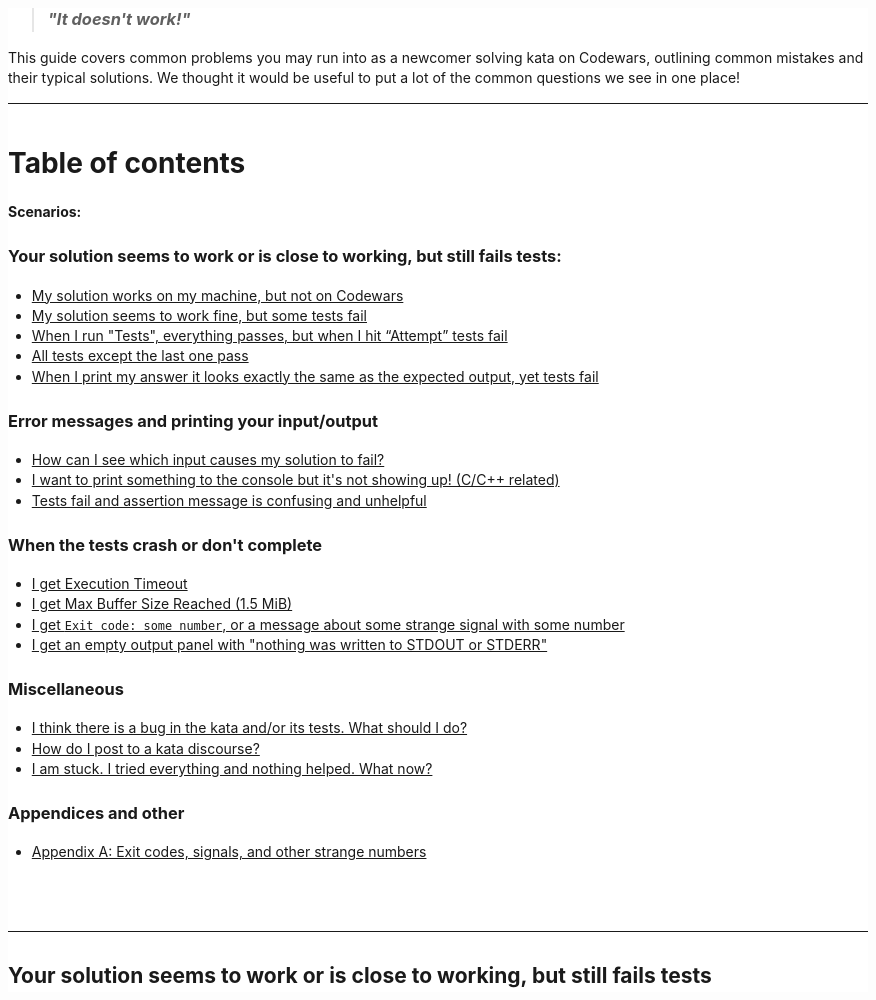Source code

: > ### _"It doesn't work!"_
This guide covers common problems you may run into as a newcomer solving kata on Codewars, outlining common mistakes and their typical solutions. We thought it would be useful to put a lot of the common questions we see in one place!

***

# Table of contents

**Scenarios:**

### Your solution seems to work or is close to working, but still fails tests:

* [My solution works on my machine, but not on Codewars](#my-machine)
* [My solution seems to work fine, but some tests fail](#works-but-no)
* [When I run "Tests", everything passes, but when I hit “Attempt” tests fail](#test-attempt)
* [All tests except the last one pass](#last-fail)
* [When I print my answer it looks exactly the same as the expected output, yet tests fail](#expected-the-same)


### Error messages and printing your input/output

* [How can I see which input causes my solution to fail?](#print-input)
* [I want to print something to the console but it's not showing up! (C/C++ related)](#no-print)
* [Tests fail and assertion message is confusing and unhelpful](#assert-confusing)


### When the tests crash or don't complete

* [I get Execution Timeout](#timeout)
* [I get Max Buffer Size Reached (1.5 MiB)](#maxbuffer)
* [I get `Exit code: some number`, or a message about some strange signal with some number](#exitcode)
* [I get an empty output panel with "nothing was written to STDOUT or STDERR"](#memorysaturation)


### Miscellaneous

* [I think there is a bug in the kata and/or its tests. What should I do?](#kata-bug)
* [How do I post to a kata discourse?](#post-discourse)
* [I am stuck. I tried everything and nothing helped. What now?](#more-help)


### Appendices and other

* [Appendix A: Exit codes, signals, and other strange numbers](#appendix-errorcodes)

<br><br>

***

## Your solution seems to work or is close to working, but still fails tests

**Exercise goal:** What are the lines from the one with "### Appendices and other" through the end of the entries? Give them again exactly, both end lines included.

**Task answer:**
### Appendices and other

* [Appendix A: Exit codes, signals, and other strange numbers](#appendix-errorcodes)

<br><br>

***

## Your solution seems to work or is close to working, but still fails tests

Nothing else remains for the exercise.